## [SET PROBLEM]
Retype the stretch from "The Warrior River borders" through "into Alberta City." in the Tuscaloosa tornado account below, word for word.

## [TEXT EXCERPT]

As soon as I turned west, I was in the middle of rubble. I walked by a used car lot with half the vehicles gone. A Mustang was impaled on the shaft of a tree nearby. A Ford Crown Vic was upside down on top of what used to be a pawn shop. I stopped in front of a Cadillac sedan with four flat tires, a missing hood and a tree limb through the driver’s side window.
The Warrior River borders the University of Alabama campus, separating old Tuscaloosa from up-scale housing developments to the north. Tuscaloosans know a “north of the river” address connotes six-figure incomes. The schools, public and private, are excellent. It’s the country club set. The Warrior River forms a barrier separating Tuscaloosans by class and largely, although not entirely, by race.
The tornado missed the University of Alabama but stampeded through off-campus student housing; old homes converted into apartments or new, multi-story apartment buildings. Students are among the nearly 50 confirmed fatalities and many of the 400 still unaccounted for. The tornado then tore into Alberta City.
Alberta City expanded eastward toward Birmingham. As African-Americans moved in, white residents relocated, many of them north of river. Since moving to Tuscaloosa three years ago, I’ve crossed the Warrior River almost daily, and all but two or three times, I turned right onto the campus of the university or headed west into the old and prosperous downtown.

## [INFORMATION PROVIDED]
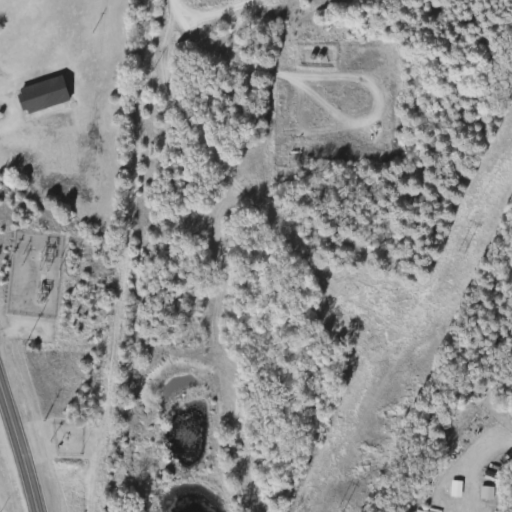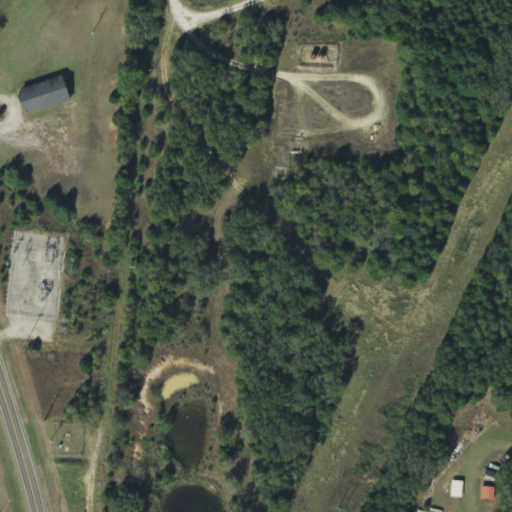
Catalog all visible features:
road: (212, 12)
building: (44, 96)
power tower: (458, 251)
road: (18, 451)
building: (457, 490)
building: (488, 494)
power tower: (337, 508)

## [FULL RESPONSE]
The Warrior River borders the University of Alabama campus, separating old Tuscaloosa from up-scale housing developments to the north. Tuscaloosans know a “north of the river” address connotes six-figure incomes. The schools, public and private, are excellent. It’s the country club set. The Warrior River forms a barrier separating Tuscaloosans by class and largely, although not entirely, by race.
The tornado missed the University of Alabama but stampeded through off-campus student housing; old homes converted into apartments or new, multi-story apartment buildings. Students are among the nearly 50 confirmed fatalities and many of the 400 still unaccounted for. The tornado then tore into Alberta City.